**TASK REQUIREMENTS**
Given the records below, would you repeat exactly the lines that begin at the one containing "16: (454, 336, 2.64)" and end at the one containing "35: (661, 263, 24.10)", inclusive?

(Records from a collection)
──────
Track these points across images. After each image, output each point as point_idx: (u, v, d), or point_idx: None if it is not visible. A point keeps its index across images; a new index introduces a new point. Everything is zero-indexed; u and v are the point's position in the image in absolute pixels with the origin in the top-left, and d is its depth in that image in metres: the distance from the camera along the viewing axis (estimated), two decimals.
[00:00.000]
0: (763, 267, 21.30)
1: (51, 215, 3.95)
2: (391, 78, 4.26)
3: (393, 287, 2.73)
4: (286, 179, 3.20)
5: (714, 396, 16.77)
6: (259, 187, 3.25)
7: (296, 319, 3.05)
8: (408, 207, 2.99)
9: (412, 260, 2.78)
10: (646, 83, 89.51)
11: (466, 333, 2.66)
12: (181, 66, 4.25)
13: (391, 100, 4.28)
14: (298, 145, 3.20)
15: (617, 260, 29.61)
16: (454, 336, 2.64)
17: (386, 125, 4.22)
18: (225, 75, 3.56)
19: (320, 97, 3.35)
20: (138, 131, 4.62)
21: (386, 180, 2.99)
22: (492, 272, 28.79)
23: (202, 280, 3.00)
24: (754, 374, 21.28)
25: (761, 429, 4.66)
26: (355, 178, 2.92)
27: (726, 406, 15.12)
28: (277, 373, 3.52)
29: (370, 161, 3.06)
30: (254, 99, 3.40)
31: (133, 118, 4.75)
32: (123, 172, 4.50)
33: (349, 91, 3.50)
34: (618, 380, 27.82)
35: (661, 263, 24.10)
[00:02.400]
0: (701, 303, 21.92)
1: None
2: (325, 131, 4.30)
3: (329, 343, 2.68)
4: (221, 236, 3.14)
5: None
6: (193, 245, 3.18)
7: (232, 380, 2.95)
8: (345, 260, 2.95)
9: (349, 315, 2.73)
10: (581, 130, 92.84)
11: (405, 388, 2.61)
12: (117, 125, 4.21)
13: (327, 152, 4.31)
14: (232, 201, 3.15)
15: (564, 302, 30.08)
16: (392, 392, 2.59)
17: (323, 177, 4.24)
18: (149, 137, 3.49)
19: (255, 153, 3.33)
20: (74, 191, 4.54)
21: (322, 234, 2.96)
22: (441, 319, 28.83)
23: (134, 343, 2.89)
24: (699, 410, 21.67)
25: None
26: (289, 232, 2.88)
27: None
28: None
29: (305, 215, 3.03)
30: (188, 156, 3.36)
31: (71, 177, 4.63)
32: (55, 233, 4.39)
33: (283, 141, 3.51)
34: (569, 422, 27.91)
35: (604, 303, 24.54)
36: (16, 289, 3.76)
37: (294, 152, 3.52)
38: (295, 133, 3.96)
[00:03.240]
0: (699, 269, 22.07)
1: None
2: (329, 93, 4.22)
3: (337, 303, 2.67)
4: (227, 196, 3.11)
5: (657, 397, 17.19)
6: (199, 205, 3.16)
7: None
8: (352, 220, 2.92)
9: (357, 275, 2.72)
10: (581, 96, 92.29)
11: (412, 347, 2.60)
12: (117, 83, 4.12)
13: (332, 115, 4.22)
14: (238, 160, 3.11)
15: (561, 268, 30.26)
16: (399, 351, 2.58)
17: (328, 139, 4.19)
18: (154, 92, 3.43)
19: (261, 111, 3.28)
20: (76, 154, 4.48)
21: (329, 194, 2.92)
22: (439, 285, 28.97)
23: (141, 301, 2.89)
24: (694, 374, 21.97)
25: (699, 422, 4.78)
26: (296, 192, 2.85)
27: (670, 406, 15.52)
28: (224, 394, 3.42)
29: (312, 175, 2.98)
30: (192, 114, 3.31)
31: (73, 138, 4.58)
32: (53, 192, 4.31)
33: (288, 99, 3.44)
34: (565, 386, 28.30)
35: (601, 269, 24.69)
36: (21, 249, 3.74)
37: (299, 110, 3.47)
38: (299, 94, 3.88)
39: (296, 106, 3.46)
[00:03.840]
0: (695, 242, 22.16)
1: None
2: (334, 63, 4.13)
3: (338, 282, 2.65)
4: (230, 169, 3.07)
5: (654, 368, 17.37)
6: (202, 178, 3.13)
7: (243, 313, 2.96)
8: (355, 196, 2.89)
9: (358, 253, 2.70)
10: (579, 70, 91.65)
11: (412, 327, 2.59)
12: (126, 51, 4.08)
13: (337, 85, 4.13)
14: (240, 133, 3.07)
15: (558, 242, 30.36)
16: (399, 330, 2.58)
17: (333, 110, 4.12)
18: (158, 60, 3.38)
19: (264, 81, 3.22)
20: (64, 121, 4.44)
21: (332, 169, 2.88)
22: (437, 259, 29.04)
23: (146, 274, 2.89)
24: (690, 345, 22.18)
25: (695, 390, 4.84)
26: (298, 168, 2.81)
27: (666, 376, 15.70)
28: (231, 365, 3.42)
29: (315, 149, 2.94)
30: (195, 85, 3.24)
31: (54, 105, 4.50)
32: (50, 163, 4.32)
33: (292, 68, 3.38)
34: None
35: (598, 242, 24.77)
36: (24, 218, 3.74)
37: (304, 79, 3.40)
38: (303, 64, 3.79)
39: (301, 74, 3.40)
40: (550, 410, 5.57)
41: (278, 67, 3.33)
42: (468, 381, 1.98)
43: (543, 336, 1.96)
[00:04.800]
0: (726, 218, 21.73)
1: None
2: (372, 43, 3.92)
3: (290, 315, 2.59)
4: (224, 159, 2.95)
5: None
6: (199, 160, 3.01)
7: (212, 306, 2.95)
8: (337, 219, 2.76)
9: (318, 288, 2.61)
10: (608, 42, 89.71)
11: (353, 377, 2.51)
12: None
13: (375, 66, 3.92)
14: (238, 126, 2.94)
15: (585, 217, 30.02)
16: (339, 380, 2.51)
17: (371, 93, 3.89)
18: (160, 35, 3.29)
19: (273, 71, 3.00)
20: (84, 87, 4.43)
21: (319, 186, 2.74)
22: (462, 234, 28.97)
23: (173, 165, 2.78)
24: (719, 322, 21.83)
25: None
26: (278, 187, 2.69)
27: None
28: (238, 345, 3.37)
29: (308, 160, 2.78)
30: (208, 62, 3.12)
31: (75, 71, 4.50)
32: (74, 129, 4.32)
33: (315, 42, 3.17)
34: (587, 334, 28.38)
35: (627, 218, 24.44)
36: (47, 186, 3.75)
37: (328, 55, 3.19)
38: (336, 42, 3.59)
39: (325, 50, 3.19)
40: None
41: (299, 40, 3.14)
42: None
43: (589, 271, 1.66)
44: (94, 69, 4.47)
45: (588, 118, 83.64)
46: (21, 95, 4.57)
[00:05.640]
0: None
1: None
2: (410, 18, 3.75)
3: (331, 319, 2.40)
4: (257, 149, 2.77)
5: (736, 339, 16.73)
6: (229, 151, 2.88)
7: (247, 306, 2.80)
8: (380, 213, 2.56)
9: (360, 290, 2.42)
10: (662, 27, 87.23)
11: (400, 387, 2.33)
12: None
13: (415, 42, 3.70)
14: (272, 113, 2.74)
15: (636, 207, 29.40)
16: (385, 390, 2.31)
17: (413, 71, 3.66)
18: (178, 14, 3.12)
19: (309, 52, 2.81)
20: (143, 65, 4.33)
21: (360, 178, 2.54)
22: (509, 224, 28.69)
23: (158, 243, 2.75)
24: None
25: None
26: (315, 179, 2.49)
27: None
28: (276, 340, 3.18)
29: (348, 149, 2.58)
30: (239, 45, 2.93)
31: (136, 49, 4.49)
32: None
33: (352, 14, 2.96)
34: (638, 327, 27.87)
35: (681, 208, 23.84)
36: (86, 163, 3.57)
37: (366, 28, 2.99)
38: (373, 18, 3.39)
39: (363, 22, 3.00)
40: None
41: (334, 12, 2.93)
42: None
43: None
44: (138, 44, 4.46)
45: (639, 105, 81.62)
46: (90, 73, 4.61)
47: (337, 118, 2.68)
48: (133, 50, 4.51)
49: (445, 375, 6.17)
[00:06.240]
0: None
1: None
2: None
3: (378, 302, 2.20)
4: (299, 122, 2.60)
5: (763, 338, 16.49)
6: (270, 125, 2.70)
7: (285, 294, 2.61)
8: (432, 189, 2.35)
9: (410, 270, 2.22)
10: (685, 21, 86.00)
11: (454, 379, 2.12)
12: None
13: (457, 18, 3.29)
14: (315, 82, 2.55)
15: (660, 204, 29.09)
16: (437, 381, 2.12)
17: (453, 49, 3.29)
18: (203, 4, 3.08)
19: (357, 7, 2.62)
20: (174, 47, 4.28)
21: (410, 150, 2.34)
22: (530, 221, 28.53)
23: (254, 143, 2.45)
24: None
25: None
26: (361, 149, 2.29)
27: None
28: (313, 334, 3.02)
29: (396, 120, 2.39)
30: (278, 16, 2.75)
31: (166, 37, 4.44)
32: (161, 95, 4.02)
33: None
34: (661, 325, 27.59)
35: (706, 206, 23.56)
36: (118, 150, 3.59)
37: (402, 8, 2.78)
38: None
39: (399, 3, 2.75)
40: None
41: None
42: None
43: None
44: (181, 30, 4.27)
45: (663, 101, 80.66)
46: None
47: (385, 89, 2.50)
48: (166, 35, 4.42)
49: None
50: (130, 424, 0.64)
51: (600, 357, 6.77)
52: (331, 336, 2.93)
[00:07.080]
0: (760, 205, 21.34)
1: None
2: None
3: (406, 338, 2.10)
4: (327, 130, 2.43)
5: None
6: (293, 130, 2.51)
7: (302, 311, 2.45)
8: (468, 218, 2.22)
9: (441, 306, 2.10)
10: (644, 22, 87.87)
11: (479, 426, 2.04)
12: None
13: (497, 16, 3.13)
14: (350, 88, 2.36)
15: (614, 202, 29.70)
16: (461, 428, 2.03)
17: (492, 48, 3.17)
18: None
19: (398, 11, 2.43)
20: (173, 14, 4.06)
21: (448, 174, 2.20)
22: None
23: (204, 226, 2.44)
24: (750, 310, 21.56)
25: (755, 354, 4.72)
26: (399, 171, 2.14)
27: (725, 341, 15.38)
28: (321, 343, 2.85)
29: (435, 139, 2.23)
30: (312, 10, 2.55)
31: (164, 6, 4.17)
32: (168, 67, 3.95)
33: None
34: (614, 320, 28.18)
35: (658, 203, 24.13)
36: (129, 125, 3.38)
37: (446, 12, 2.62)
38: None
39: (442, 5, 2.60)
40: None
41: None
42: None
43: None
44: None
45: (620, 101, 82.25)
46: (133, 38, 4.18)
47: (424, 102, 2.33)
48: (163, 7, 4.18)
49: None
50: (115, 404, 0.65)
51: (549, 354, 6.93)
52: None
──────
**REPLY**
16: (454, 336, 2.64)
17: (386, 125, 4.22)
18: (225, 75, 3.56)
19: (320, 97, 3.35)
20: (138, 131, 4.62)
21: (386, 180, 2.99)
22: (492, 272, 28.79)
23: (202, 280, 3.00)
24: (754, 374, 21.28)
25: (761, 429, 4.66)
26: (355, 178, 2.92)
27: (726, 406, 15.12)
28: (277, 373, 3.52)
29: (370, 161, 3.06)
30: (254, 99, 3.40)
31: (133, 118, 4.75)
32: (123, 172, 4.50)
33: (349, 91, 3.50)
34: (618, 380, 27.82)
35: (661, 263, 24.10)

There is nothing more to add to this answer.